To get the best tech, he thinks Deloitte will use a combination of partnership and in-house development. “We should work with firms – they have the tech, we have the clients with problems that need solving – this bridge will be the right way to look at this.” 

He says that no matter what, M&A will always need the human touch of dealmakers and advisers. They bring experience of real-life deals and a human feel for how things can go, which will be very difficult for AI to replicate. Vendors or acquirers are unlikely to just say yes to a screen.

“At the moment, AI is still very much in its infancy. Even the people who created the algorithms don’t fully understand the extent to which it learns and how it learns, or the margin of error,” he continues. “How can a fund invest or a bank lend into the transactions on the basis of an algorithm? 

“If you want x amount of debt at a certain price to buy a company and you tell the bank you put the requirements into a black box and identify the best bolt-on opportunity, the bank would want to speak to someone who’s done 20 similar deals in the past, who knows about that particular company in that particular market in that particular geography. That human touch is needed.”

AI will help efficiency and understanding on certain deals, he says, on corporate carve-outs for instance. “The amount of data needed to create financials for the carve-out entity is enormous. It is pretty manual, labour-intensive and time-consuming,” he explains. 

“The ability to get there quicker, with less admin enables the adviser to do more value-add and come up with insights, trends and ideas.
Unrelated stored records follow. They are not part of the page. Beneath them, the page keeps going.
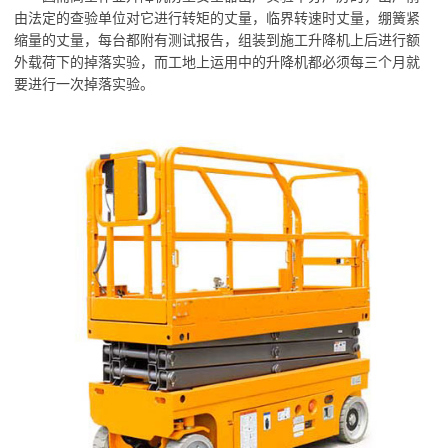
由法定的查验单位对它进行转矩的丈量，临界转速时丈量，绷簧紧
缩量的丈量，每台都附有测试报告，组装到施工升降机上后进行额
外载荷下的掉落实验，而工地上运用中的升降机都必须每三个月就
要进行一次掉落实验。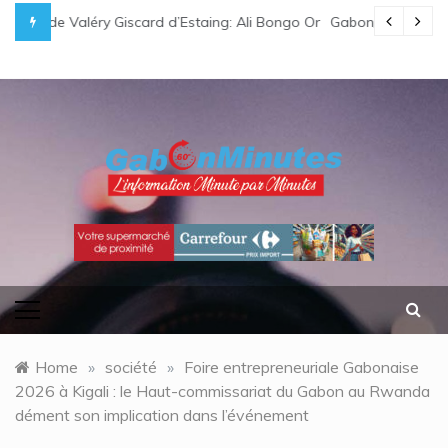
Skip
i Bongo Ondimba rend hommage à un « passionné d’Afrique »
Gabon/ Le ministre des Eaux et Forêts préside la réunion
to
content
gabonminutes.com
l'information minutes par minutes
Home
»
société
»
Foire entrepreneuriale Gabonaise
2026 à Kigali : le Haut-commissariat du Gabon au Rwanda
dément son implication dans l’événement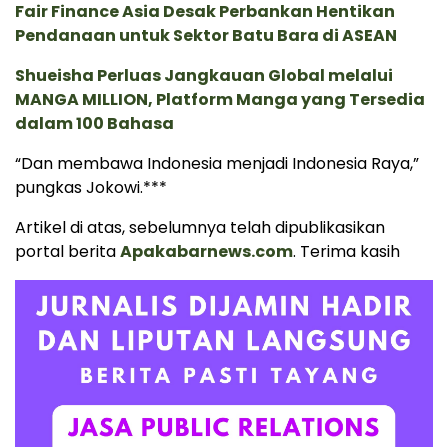
Fair Finance Asia Desak Perbankan Hentikan
Pendanaan untuk Sektor Batu Bara di ASEAN
Shueisha Perluas Jangkauan Global melalui
MANGA MILLION, Platform Manga yang Tersedia
dalam 100 Bahasa
“Dan membawa Indonesia menjadi Indonesia Raya,”
pungkas Jokowi.***
Artikel di atas, sebelumnya telah dipublikasikan
portal berita
Apakabarnews.com
. Terima kasih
It’s good for advisers and clients.”


Faculty board member

Last year, the former head of corporate finance at Deloitte, Fenton Burgin, stepped down from the ICAEW Corporate Finance Faculty board after five years and Pathiwille took his place. “I genuinely enjoy being on the faculty board and helping with the really important work it does. It’s a great mixture of advisers, investors and corporate lawyers – we need all parties on the board to get the full perspective on what our clients and markets need. We need to make sure that people are up to date with continuing professional development – that is important for the profession because people come to ACAs for a reason: we have spent three years training and we are seen as experts in these areas.”